Looking at the context of the Christ Hymn means not only looking at the verses preceding, but looking at those following. Paul goes on to talk about his readiness to lay down his life for the sake of the Philippians: “But even if I am being poured out as a libation over the sacrifice and the offering of your faith, I am glad” (Philippians 2:17). As Paul writes to the Philippians he awaits execution for pouring out his life for the sake of the Gospel. That is humble, self-giving love!

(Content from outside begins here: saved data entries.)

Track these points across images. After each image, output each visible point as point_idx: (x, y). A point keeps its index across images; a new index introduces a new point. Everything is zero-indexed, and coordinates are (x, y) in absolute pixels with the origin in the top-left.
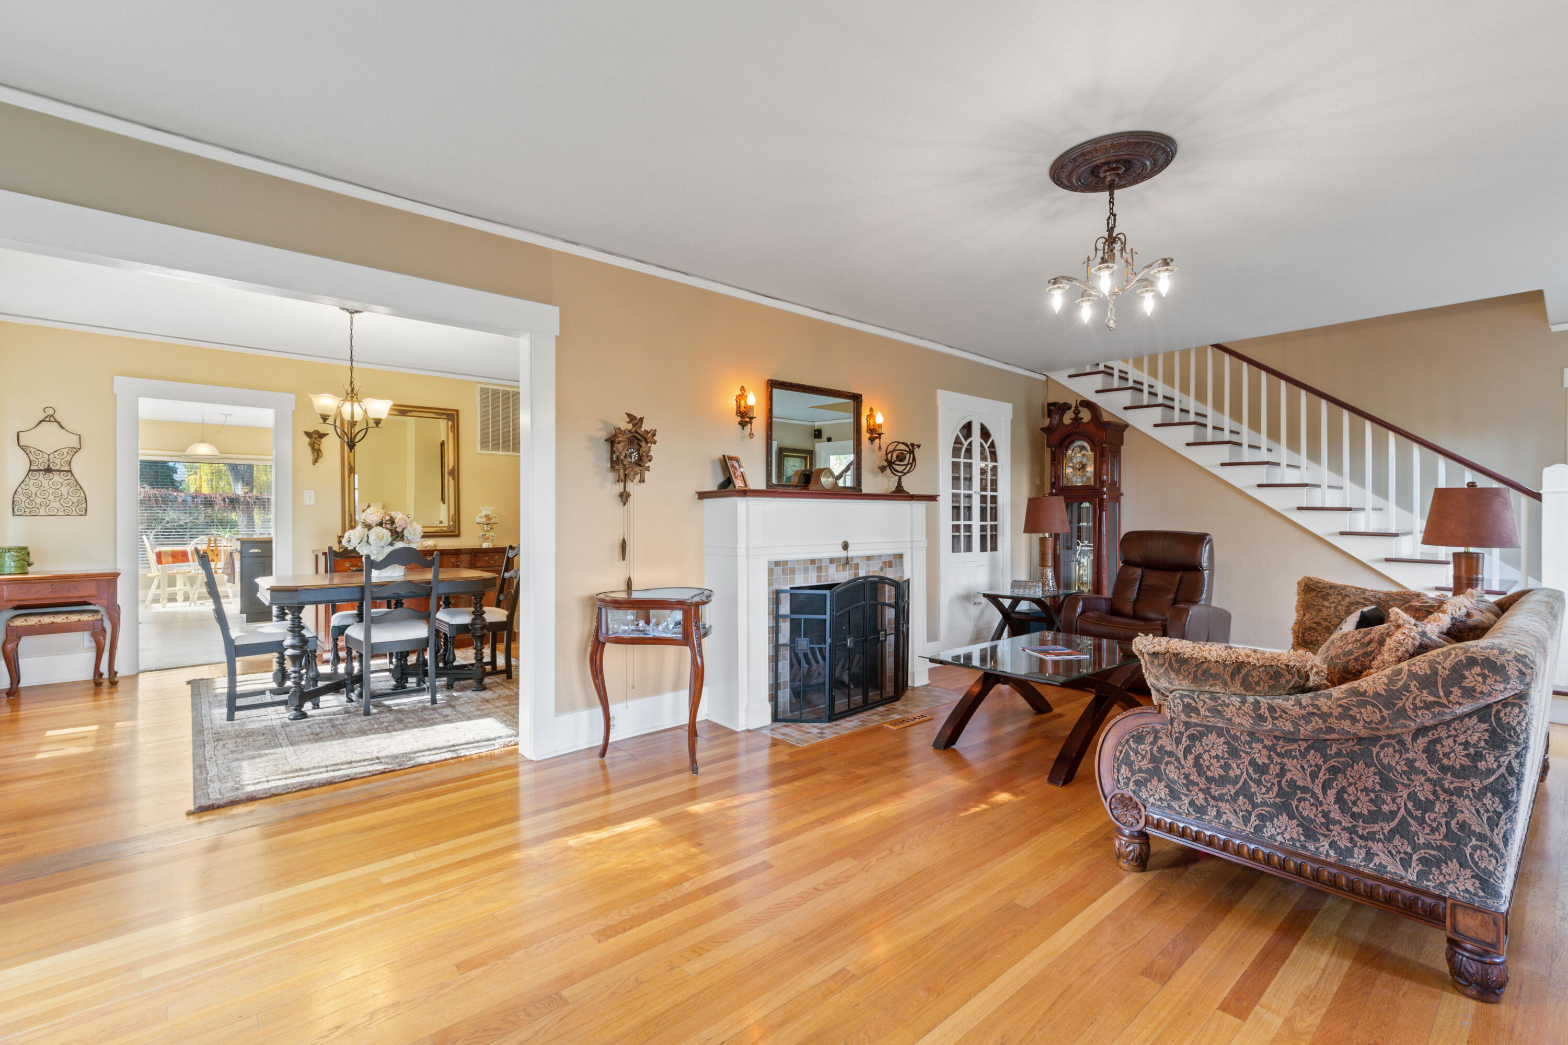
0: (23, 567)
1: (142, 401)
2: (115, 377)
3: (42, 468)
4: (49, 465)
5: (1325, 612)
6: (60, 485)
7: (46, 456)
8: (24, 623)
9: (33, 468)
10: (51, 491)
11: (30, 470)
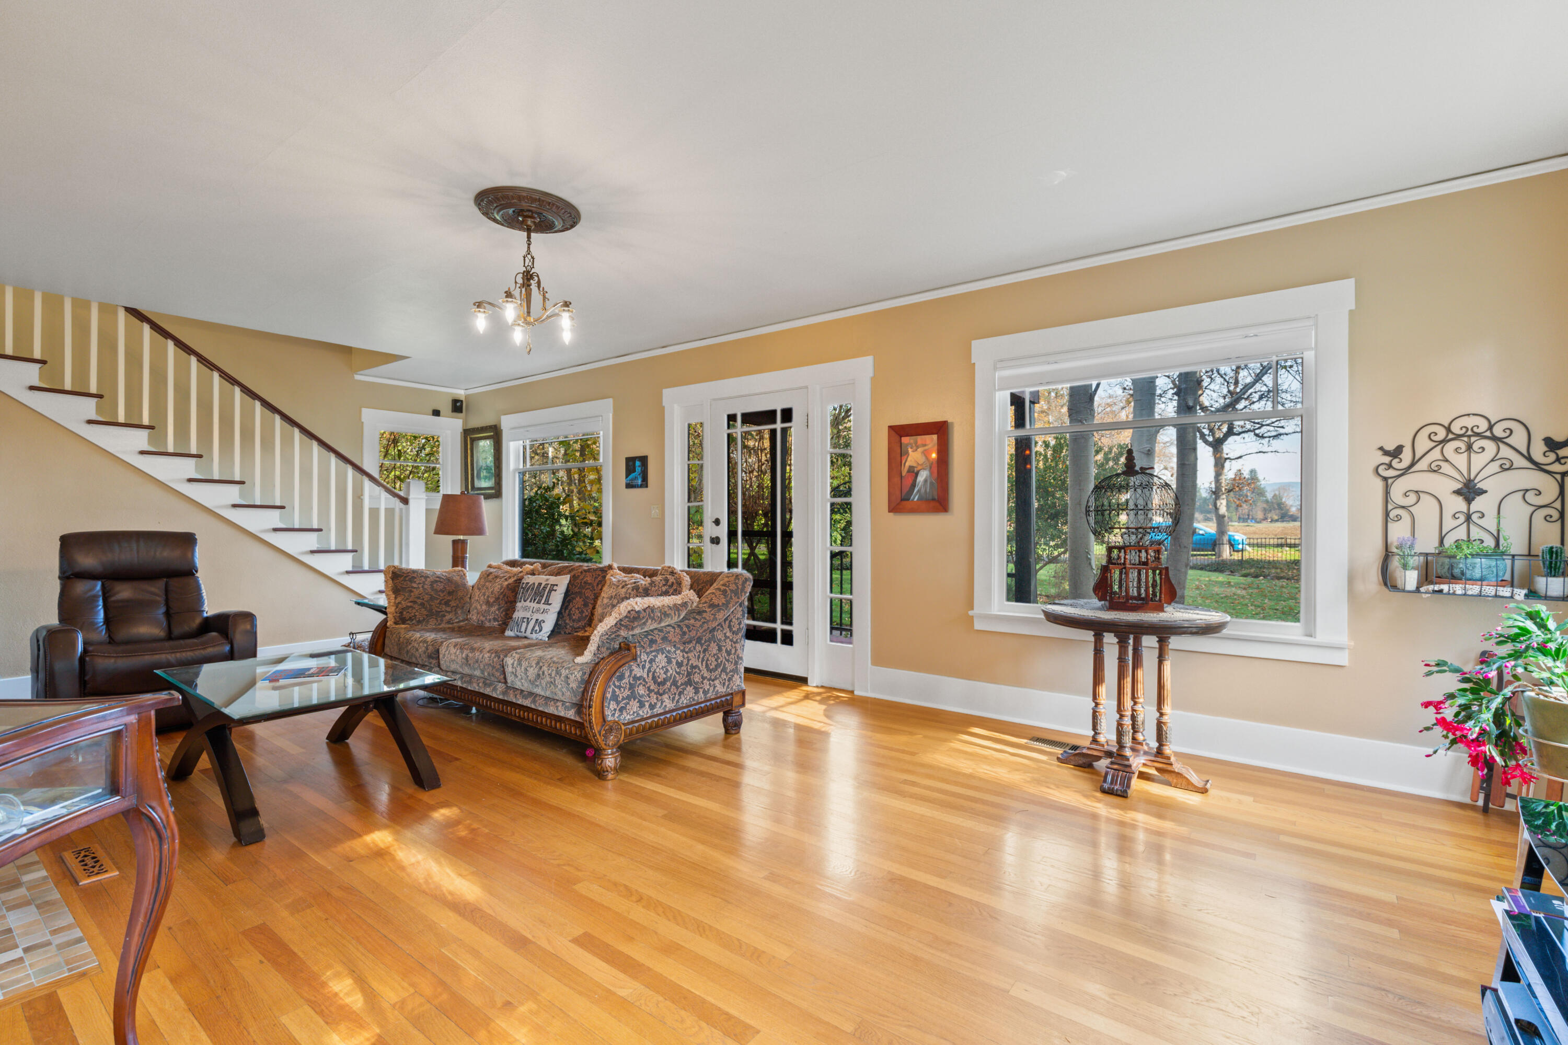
5: (416, 592)
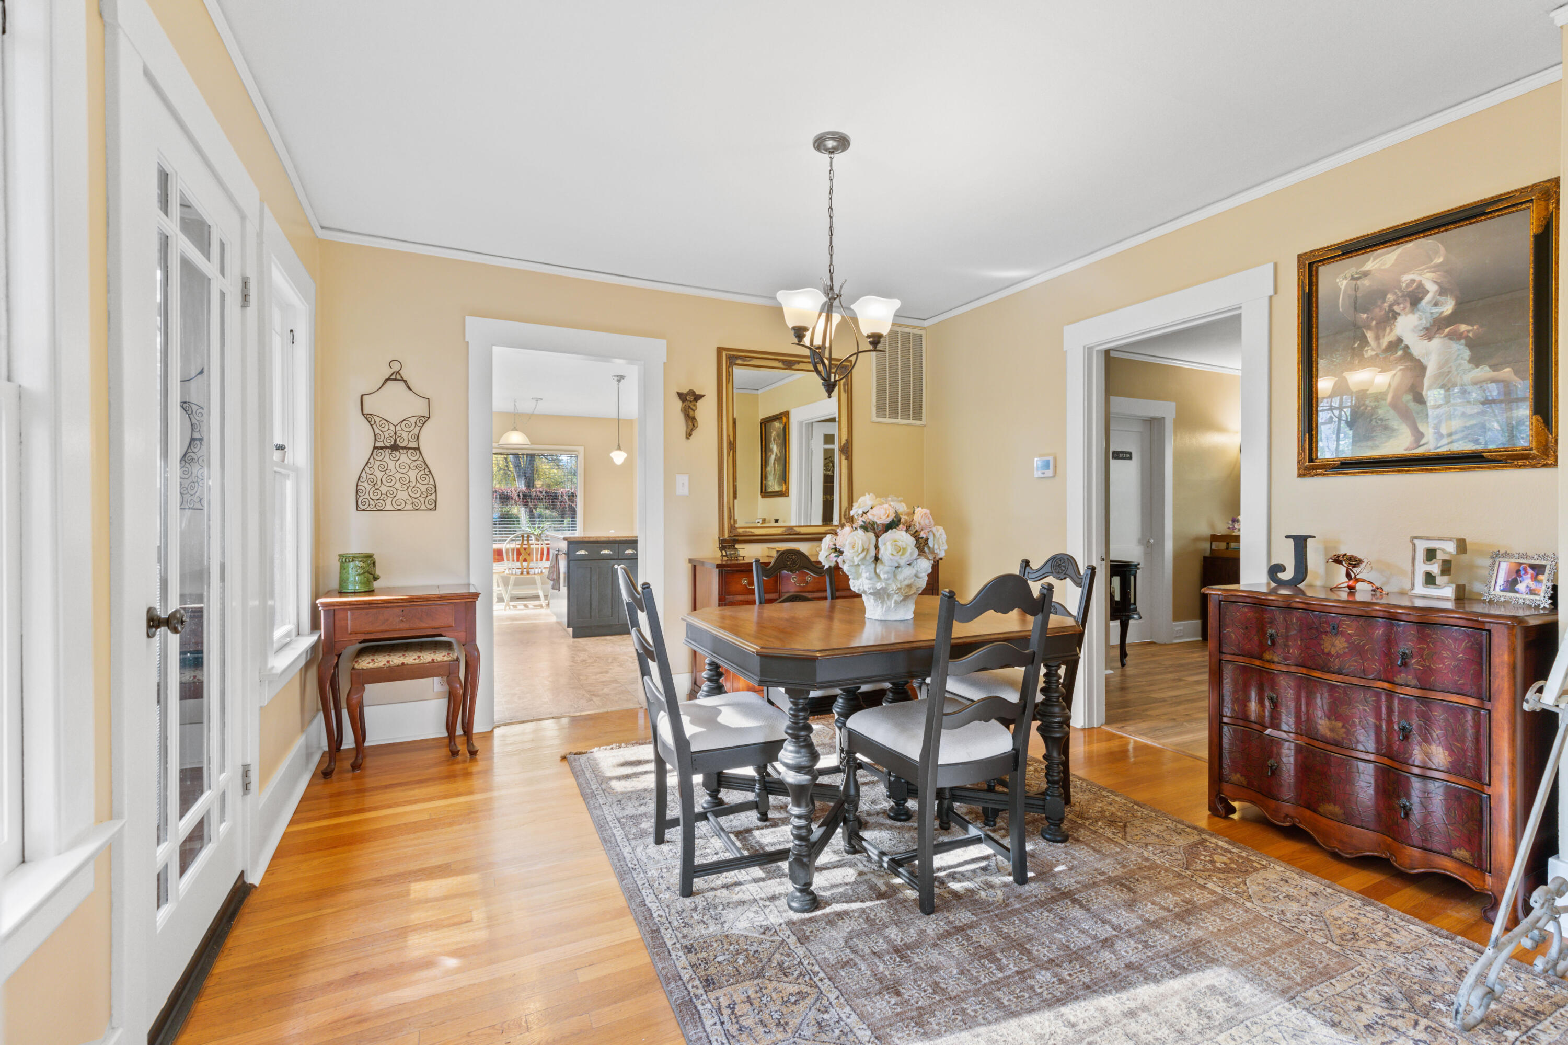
0: (368, 583)
1: (496, 349)
2: (468, 319)
3: (388, 445)
4: (395, 441)
6: (407, 467)
7: (392, 427)
8: (371, 665)
9: (378, 444)
10: (398, 476)
11: (375, 448)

Lilias Trotter was a wealthy, highborn aristocrat who sought to live out the mind that was in Christ. John Ruskin, the leading art critic of the Victorian era, told Lilias that if she would devote herself to her life as an artist “she would be the greatest living painter and do things that would be immortal.” (Miriam Rockness, A Passion for the Impossible: The Life of Lilias Trotter) Yet, Lilias turned from the promises of fame and fortune to go as an unmarried Christian woman missionary to 19th century Muslim Algiers. Despite poor health and harsh opposition Lilias poured out the next 40 years of life in humble service to Christ and His Kingdom. Her words embody the mind of Christ:
“Measure your life by loss, and not by gain.
Not by the wine drunk, but by the wine poured forth.
For love’s strength standeth in love’s sacrifice.
And he who suffers most has most to give.”
(Miriam Rockness, A Passion for the Impossible: The Life of Lilias Trotter)
- What are some examples of what David Brooks calls “the culture of the Big Me?” Are there some ways in which you are feeling the “pull” of the Big Me culture? If so, take a few moments to talk with God about it.
- What might resisting the “pull” of the Big Me culture look like for you in one or two practical ways?
- Do you agree or disagree with Lilias Trotter’s words, “Measure your life by loss, and not by gain”? Why?
“We talk glibly of the ‘Christmas spirit,’ rarely meaning more by this
than sentimental jollity on a family basis. But what we have said
makes it clear that the phrase should in fact carry a tremendous weight
of meaning. It ought to mean the reproducing in human lives of the
temper of him who for our sakes became poor at the first Christmas.”